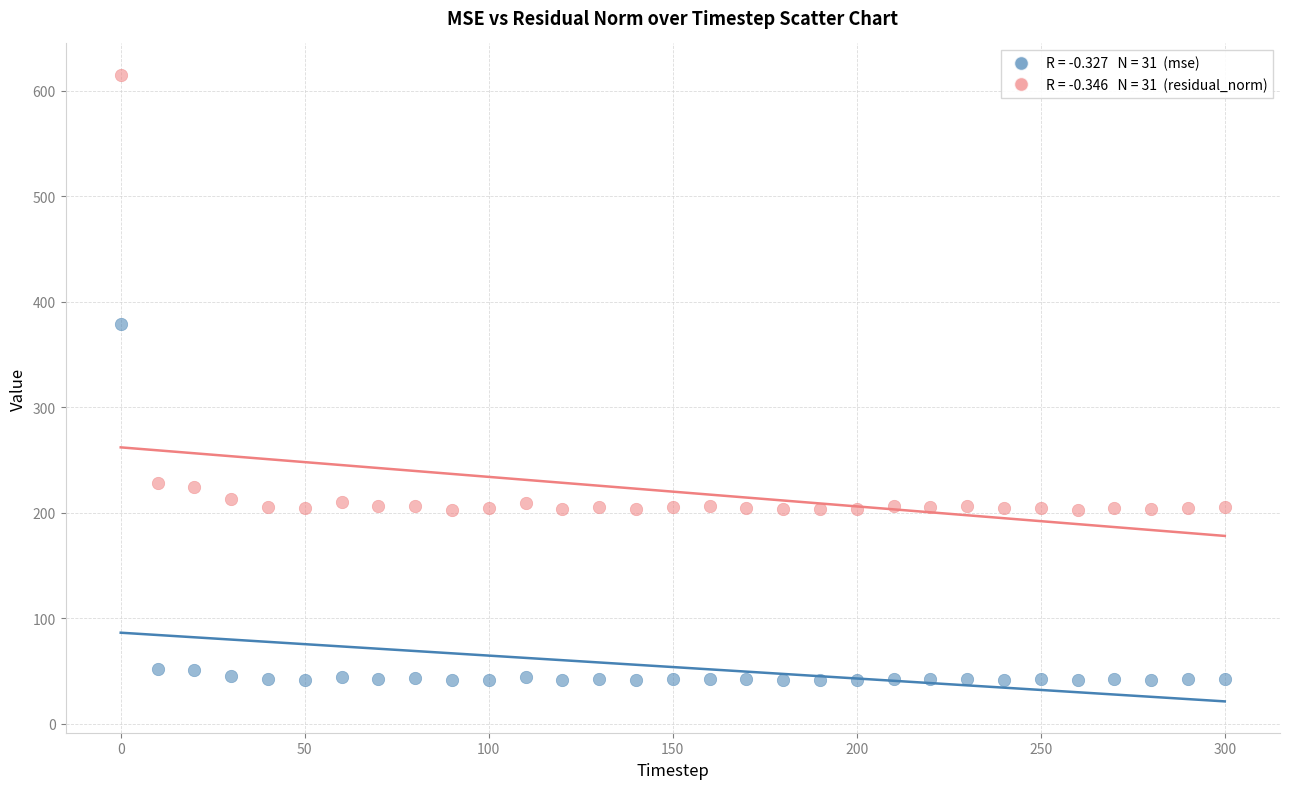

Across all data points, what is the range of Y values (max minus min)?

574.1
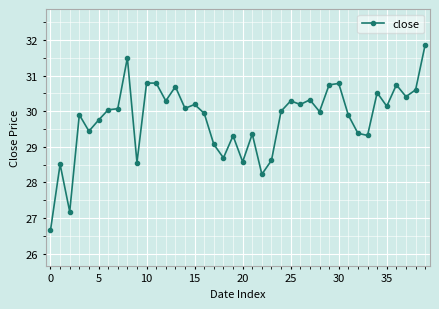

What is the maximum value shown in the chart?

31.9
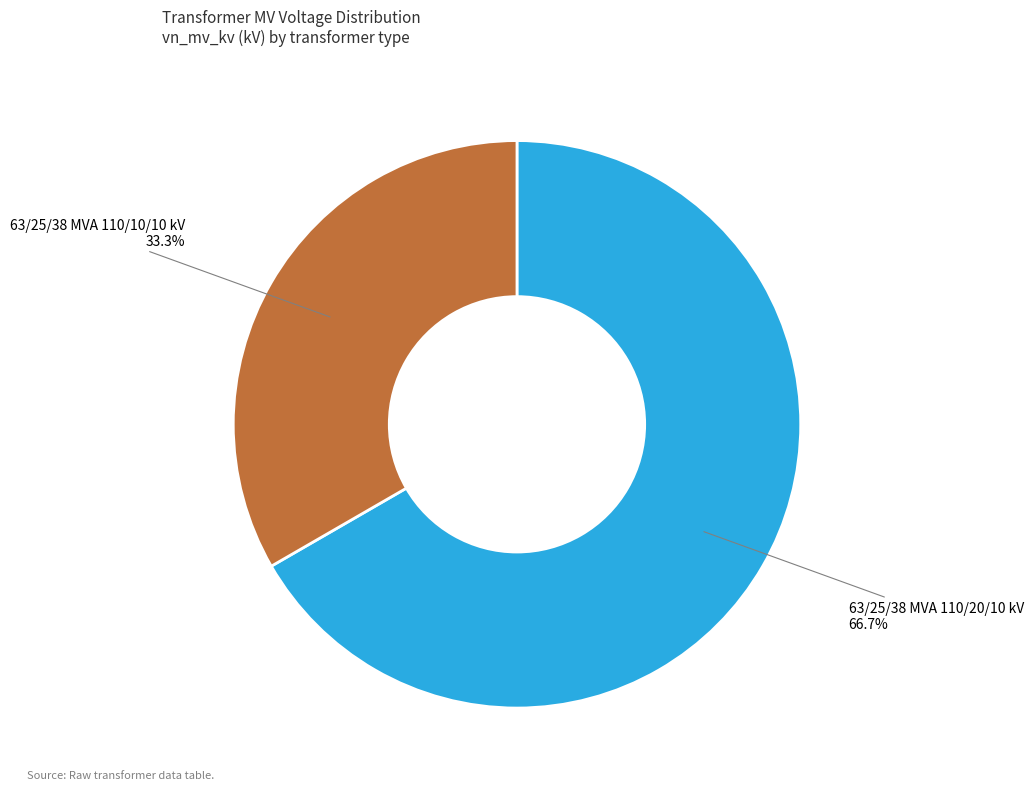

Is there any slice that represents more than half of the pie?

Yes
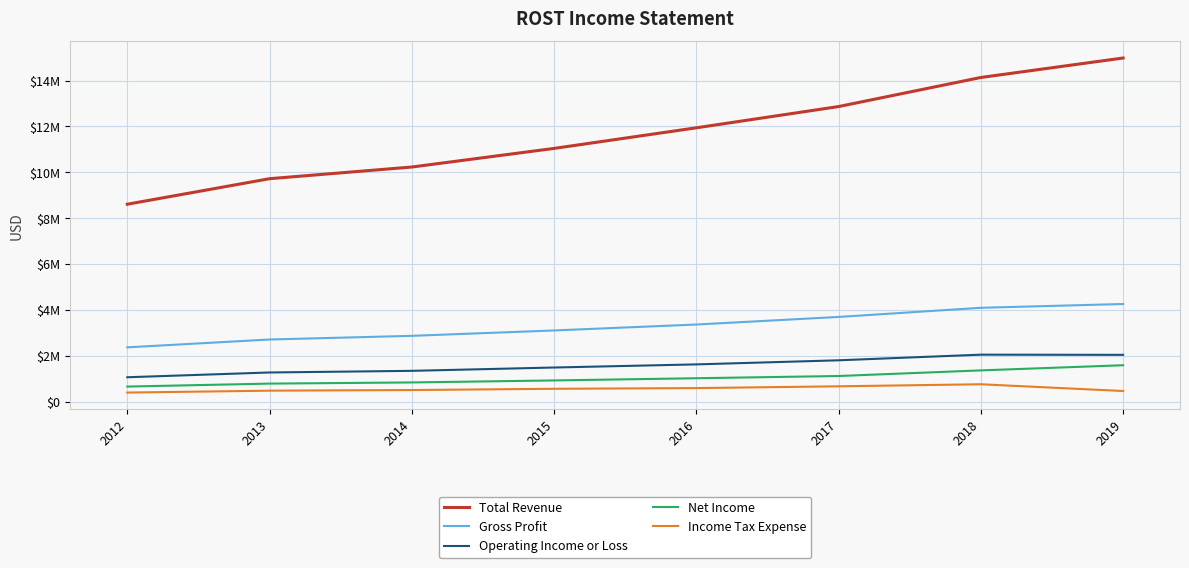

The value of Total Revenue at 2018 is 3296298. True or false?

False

==*==

## Your task
Count the lines in the rows above that contain the string "represents", and reply with only that number.

## Exercise solution
1